Deployment

Creating a configuration file

HEPnOS relies on the Bedrock Mochi microservice for bootstrapping and configuration.

The first step before deploying HEPnOS is to create a configuration file. This configuration file should be in JSON format and at least contain the following.

{
   "ssg" : [
     {
         "name" : "hepnos",
         "bootstrap" : "mpi",
         "group_file" : "hepnos.ssg",
         "swim" : { "disabled" : true }
     }
   ],
   "libraries" : {
     "yokan" : "libyokan-bedrock-module.so"
   },
   "providers" : [
     {
         "name" : "hepnos",
         "type" : "yokan",
         "config" : {
             "databases" : [
                 {
                     "name" : "hepnos-datasets",
                     "type" : "map",
                     "config": {}
                 },
                 {
                     "name" : "hepnos-runs",
                     "type" : "map",
                     "config": {}
                 },
                 {
                     "name" : "hepnos-subruns",
                     "type" : "map",
                     "config": {}
                 },
                 {
                     "name" : "hepnos-events",
                     "type" : "map",
                     "config": {}
                 },
                 {
                     "name" : "hepnos-products",
                     "type" : "map",
                     "config": {}
                 }
             ]
         }
     }
   ]
}

This example configuration file only provides the bare minimum to get started. The “ssg” section sets up the group management component. The only important field here is the name of the group file, which we will use later.
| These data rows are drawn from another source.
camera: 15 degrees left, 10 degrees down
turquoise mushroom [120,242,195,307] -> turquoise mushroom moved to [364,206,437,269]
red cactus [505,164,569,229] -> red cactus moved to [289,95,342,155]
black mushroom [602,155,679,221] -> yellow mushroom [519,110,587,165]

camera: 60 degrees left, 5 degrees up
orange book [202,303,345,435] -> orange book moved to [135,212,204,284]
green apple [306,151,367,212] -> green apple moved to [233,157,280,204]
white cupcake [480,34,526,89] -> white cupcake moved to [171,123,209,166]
The “providers” section should contain at least one Yokan provider with a number of databases. These databases must have a name that starts with “hepnos-datasets”, “hepnos-runs”, “hepnos-subruns”, “hepnos-events”, or “hepnos-products”. At least one database for each type of data should be provided, but you are free to use more than one database for some types of data, as long as their name starts with the above prefixes. For example, you can have two databases to store events, named “hepnos-events-1” and “hepnos-events-2”.

Configuring with the HEPnOS Wizard

An easy way of creating a HEPnOS configuration for Bedrock is to use the HEPnOS Wizard, which can be installed as follows.

$ spack install py-hepnos-wizard

Once installed and loaded, you can use it as follows.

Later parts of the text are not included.